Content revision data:
━━━━━━

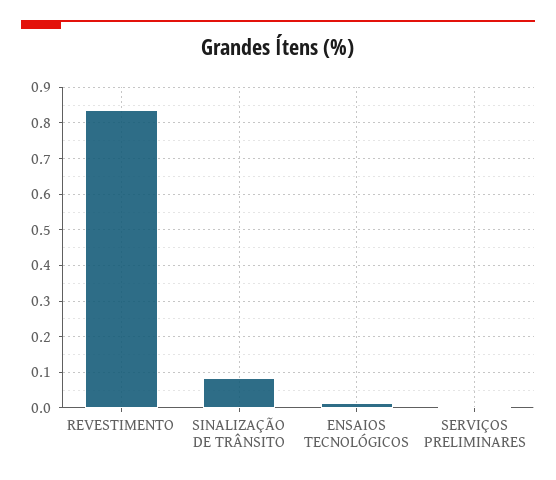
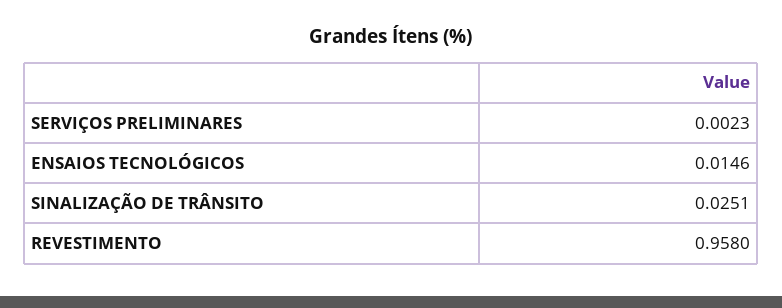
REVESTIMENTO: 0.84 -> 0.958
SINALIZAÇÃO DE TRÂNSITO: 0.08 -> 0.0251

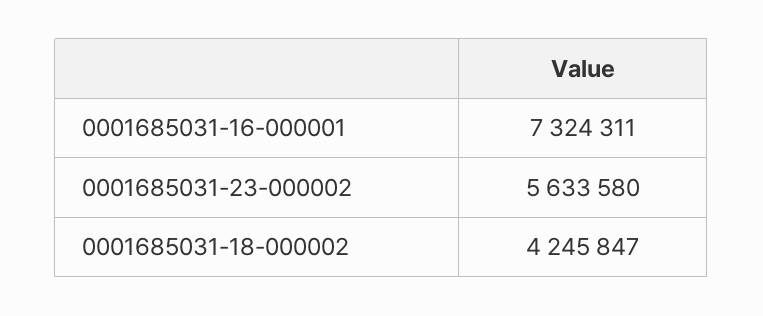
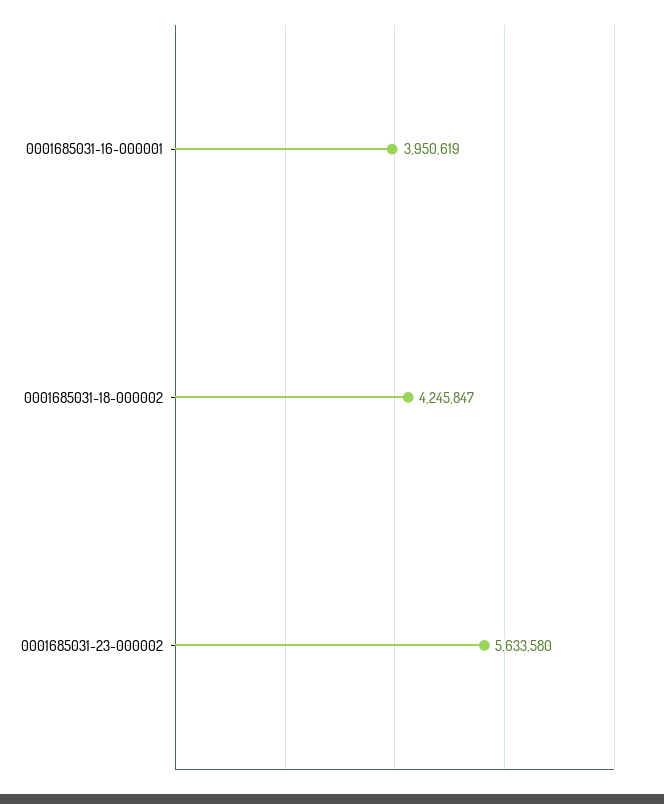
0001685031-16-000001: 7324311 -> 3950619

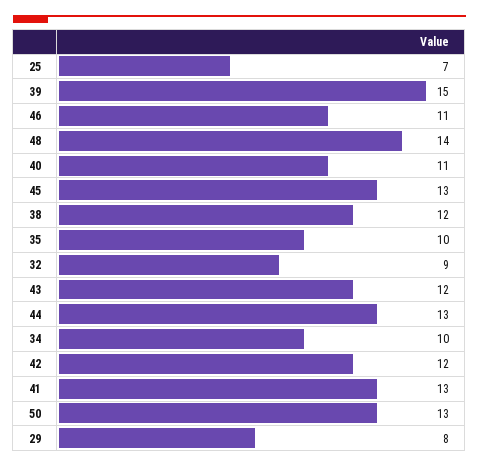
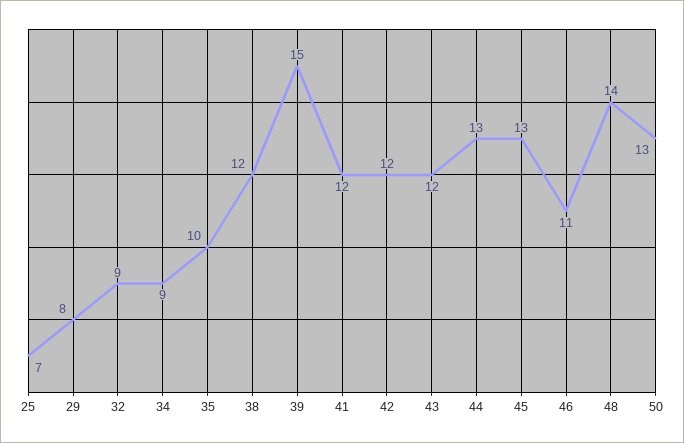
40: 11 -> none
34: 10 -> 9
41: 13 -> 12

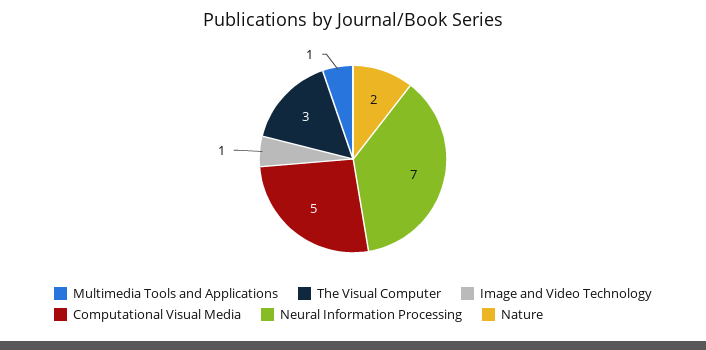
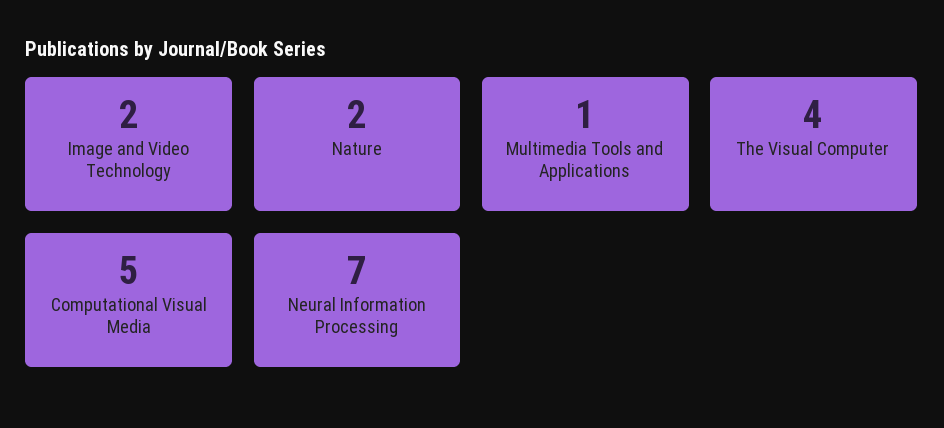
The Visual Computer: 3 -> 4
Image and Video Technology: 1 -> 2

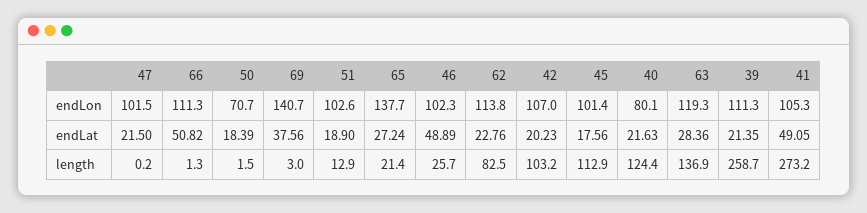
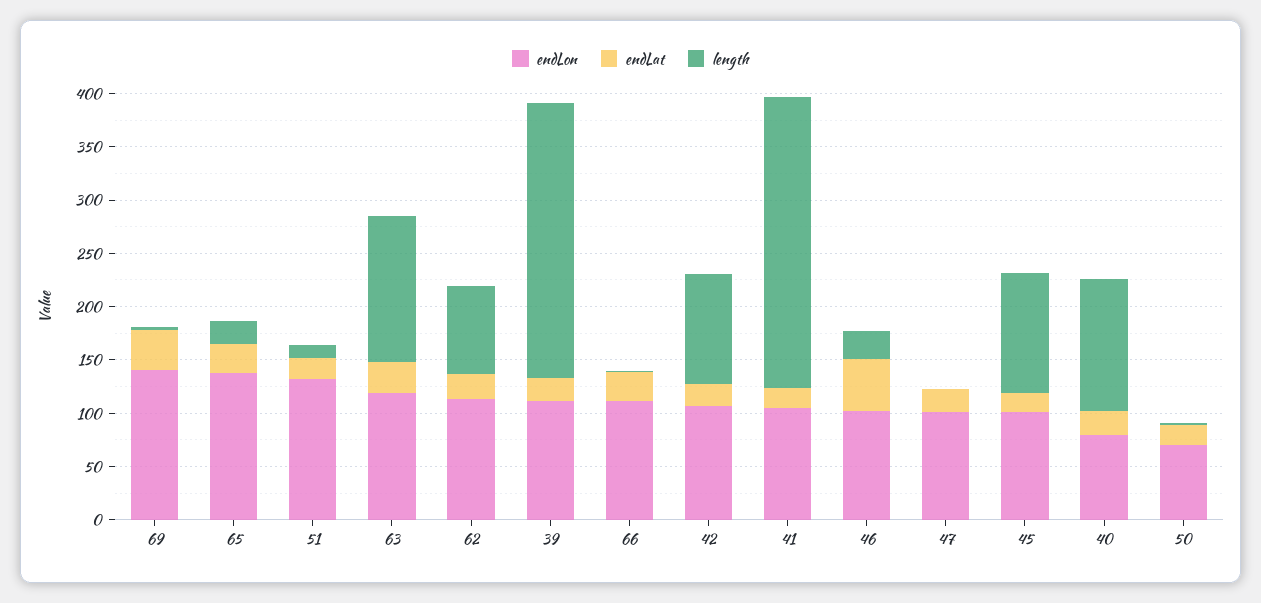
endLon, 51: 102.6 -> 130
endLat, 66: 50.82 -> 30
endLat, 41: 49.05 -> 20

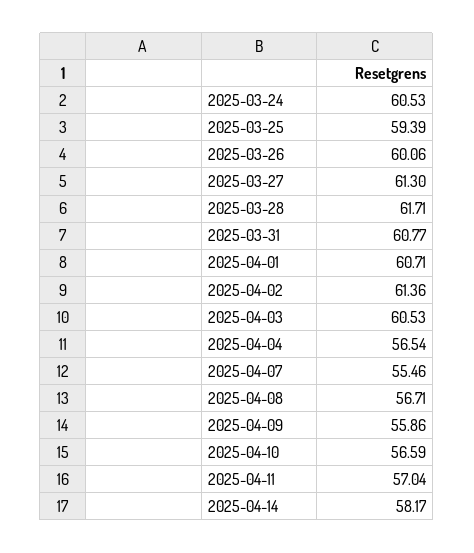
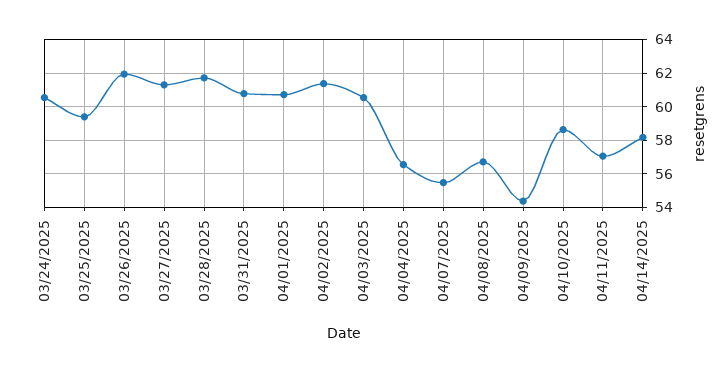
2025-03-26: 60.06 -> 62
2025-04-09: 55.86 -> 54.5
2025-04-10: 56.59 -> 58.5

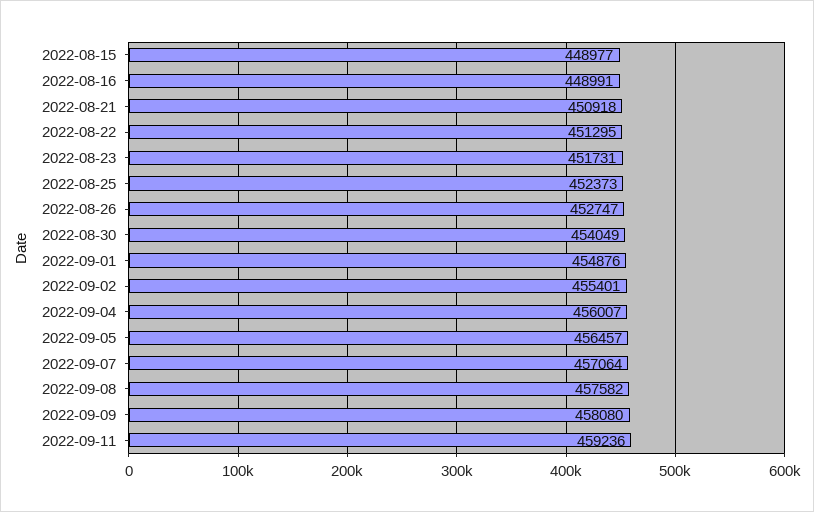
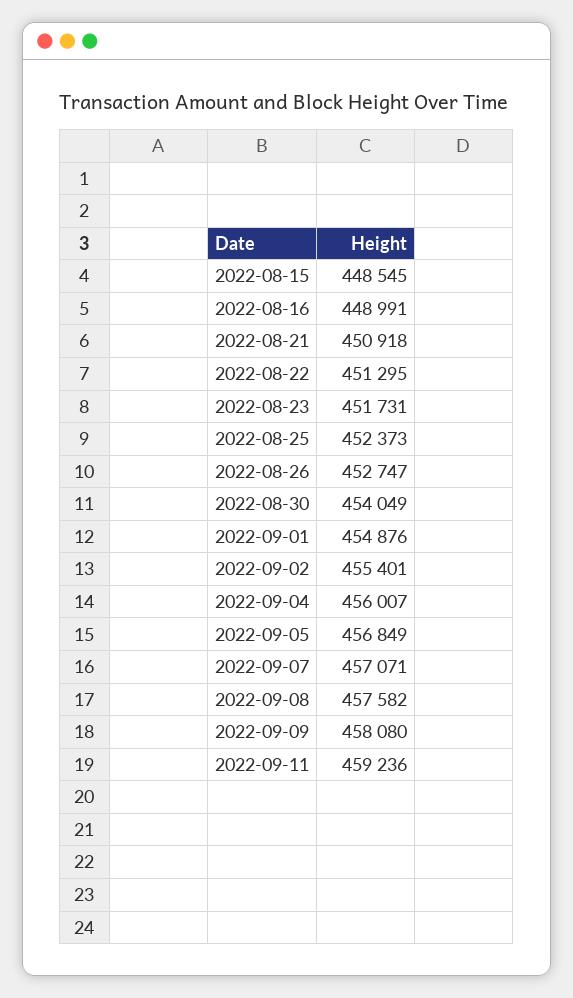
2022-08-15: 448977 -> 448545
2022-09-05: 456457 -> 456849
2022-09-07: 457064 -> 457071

━━━━━━

→ **ABOUT THIS EXERCISE**:
Transcribe the records above exactly and drop every picture.

→ **ANSWER**:
REVESTIMENTO: 0.84 -> 0.958
SINALIZAÇÃO DE TRÂNSITO: 0.08 -> 0.0251

0001685031-16-000001: 7324311 -> 3950619

40: 11 -> none
34: 10 -> 9
41: 13 -> 12

The Visual Computer: 3 -> 4
Image and Video Technology: 1 -> 2

endLon, 51: 102.6 -> 130
endLat, 66: 50.82 -> 30
endLat, 41: 49.05 -> 20

2025-03-26: 60.06 -> 62
2025-04-09: 55.86 -> 54.5
2025-04-10: 56.59 -> 58.5

2022-08-15: 448977 -> 448545
2022-09-05: 456457 -> 456849
2022-09-07: 457064 -> 457071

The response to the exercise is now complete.